‘Chaos: The Manson Murders’ Review: All You Ever Knew is Suspect

‘Chaos: The Manson Murders’ Review: All You Ever Knew is Suspect

Most likely you know the outline of the case: Charles Manson, the failed musician and wild-eyed hippie, ordered his “family” — drug-addled runaways, mostly, who had been living with him at a ranch full of old movie sets — to carry out a series of gruesome murders on the evenings of Aug. 8 and 9, 1969. Among the victims was the actress Sharon Tate, then eight and a half months pregnant with her first child. Her husband, the director Roman Polanski, was out of town at the time.

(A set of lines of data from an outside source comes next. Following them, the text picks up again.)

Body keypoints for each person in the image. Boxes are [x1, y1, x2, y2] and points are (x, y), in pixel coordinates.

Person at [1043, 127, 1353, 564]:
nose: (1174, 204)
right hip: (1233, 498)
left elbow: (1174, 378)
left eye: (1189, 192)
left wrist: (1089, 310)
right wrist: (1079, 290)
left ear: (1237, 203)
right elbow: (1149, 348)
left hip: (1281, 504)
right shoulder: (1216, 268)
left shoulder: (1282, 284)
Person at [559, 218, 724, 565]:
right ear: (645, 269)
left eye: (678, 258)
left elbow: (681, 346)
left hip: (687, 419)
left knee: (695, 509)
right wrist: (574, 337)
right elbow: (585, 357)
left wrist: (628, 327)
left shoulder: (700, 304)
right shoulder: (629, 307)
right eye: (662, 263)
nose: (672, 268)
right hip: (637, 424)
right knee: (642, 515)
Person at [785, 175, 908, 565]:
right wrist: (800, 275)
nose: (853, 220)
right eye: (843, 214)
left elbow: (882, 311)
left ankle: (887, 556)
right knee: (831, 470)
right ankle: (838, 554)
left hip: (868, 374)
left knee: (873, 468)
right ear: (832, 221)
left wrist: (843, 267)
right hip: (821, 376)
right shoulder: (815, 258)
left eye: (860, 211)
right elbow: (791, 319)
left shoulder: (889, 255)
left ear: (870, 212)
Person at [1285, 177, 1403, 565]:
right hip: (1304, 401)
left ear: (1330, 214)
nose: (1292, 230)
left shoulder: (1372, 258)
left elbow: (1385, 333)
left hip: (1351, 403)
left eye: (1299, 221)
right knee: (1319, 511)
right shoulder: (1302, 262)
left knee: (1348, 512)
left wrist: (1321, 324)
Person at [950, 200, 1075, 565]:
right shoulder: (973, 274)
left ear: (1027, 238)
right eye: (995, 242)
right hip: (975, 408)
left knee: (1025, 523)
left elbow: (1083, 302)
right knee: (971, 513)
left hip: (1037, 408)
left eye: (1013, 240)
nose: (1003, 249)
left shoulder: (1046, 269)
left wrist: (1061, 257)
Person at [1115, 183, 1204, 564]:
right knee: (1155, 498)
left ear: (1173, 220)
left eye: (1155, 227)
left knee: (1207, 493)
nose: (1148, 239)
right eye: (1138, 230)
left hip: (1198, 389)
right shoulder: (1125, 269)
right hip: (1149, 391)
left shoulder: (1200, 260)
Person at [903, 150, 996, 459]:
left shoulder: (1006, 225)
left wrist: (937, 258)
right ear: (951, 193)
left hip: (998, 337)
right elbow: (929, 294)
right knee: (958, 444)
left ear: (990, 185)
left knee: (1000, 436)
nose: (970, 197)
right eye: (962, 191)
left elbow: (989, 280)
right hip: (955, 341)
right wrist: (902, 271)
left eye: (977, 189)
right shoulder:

The story includes all kinds of weird spiky bits, well-documented, from accidents and coincidences (who was there that night, who wasn’t) to Manson’s connections to Dennis Wilson of the Beach Boys and his worship of the Beatles to the bizarre behavior he and his acolytes exhibited during the sensationalized trial. O’Neill, in his book, goes deeper, raising the specter of various conspiracy theories about potential covert government operations that seem, with the space of time and some well-placed Freedom of Information Act requests, to at least have the potential of maybe being linked to the case.

O’Neill, a dogged reporter who pursued the story for decades, is well aware in the book that he appears to be a bit deranged — but that’s because, he insists methodically, the whole thing is kind of deranged. There’s no strict evidence but the distinct possibility that Manson crossed paths, and maybe more, with United States covert operations that intersected eerily with the sort of mind control he was able to enact on his followers. The C.I.A., through initiatives like Project MK-Ultra and Operation CHAOS, for instance, spied on citizens and experimented with initiatives aimed at controlling minds and creating, as Morris puts it in cinematic terms, a Manchurian candidate. Similarly, the F.B.I.’s Cointelpro projects aimed to disrupt groups viewed as subversive, such as the antiwar movement, civil rights movement, Communist and socialist organizations, the women’s movement and in particular the Black Panthers, on whom Manson’s family explicitly tried to pin the murders. These covert operations on citizens are familiar territory for Morris, including his 2017 six-part series “Wormwood,” of which he inserts a tiny clip into “Chaos,” with little explanation. It’s seemingly a way to remind his more dedicated viewers this isn’t his first go-round on this topic.

“Chaos: The Manson Murders” features O’Neill, who says much the same thing onscreen — look, I’m not saying it did happen this way, we just can’t say it didn’t — but brings in other voices, too. The most notable is Bobby Beausoleil, a young musician whose path intersected with Manson’s in unfortunate and grim ways, and who insists that Manson’s motives in conducting the murders were much more pedestrian than people like O’Neill made them out to be. There’s also archival footage of Manson himself, both during the trial and in several later interviews, and of several of his followers decades after their convictions.

Yet the most significant other voice in the film is Morris’s, both stylistically and literally — in typical style, we see and hear him interviewing O’Neill (on camera) and Beausoleil (on the phone). There are remnants of the now-established Netflix true crime style in “Chaos,” most notably the irritating little introduction to what’s about to happen in this documentary, a kind of mini-trailer for itself, that starts the film, perhaps the most visible indication that streaming has altered the way we not only watch but structure movies. But Morris has clout that exceeds most documentary directors, and this is mostly his movie: curious, skeptical, dependent on interviews conducted by the director. And it’s obsessed with that single question: Why do we keep returning to this story?